Culture of  Testing

Culture of Testing

How A/B testing can make your company grow at rapid rate.

When we started our company our small team often had discussions about the design and functionality of our website. A green button converts better, a header with happy family will increase sales. Discussions were more than often won by those with highest rank or by the one eventually designing the portal, or our CEO, who we call the HIPPO ( Highest Paid Person in the Organization ) ;-). But since our company embraced Growth Hacking methods to achieve fast and huge Growth Results A/B testing has become a significant part in our decision making. In our Insights Blog, we share some of our experiment results to give you more insights in how we work, fresh from our Growth Hacking Team #1.

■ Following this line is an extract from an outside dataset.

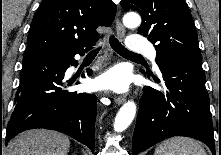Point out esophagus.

Experiment: showing less steps in our product funnel

The first experiment that we want to share with you, is an experiment on our funnel. But first of all, what is our funnel? Well, it’s our most important page. A page where our users orientate and customise their final product. A page with a lot of potential for page to page conversion rate optimisation.

How we started

We collect a lot of feedback and data before making any decisions. Via Google Analytics, our Customer Support panels, but mostly tools like Hotjar (heatmaps) and Fullstory to measure our customers' movement and behaviour. We found that our users (in particular new users) really get lost in our product funnel. It just has a lot to offer.. As a user you need to make at least five decisions in a row to drop anything in your basket. Pretty important stuff to be honest, but most of them really dropped off. Maybe it was just too much information. We decided on tackling this problem by setting up and experiment to hide everything but the active step. Our hypothesis was that users only focusing on the active step, were less distracted and the conversion rate to the basket page would increase with at least 5%. Variations for a/b test setup








Base (a) - open steps

Variation (b) - hidden steps

Experiment results

We have some rules for calling an experiment significant. It needs to run for at least two weeks with a minimum of 1,000 conversion per variation. We found out by hiding the steps the conversion increased with 16.69%. A big improvement and something we pushed live immediately.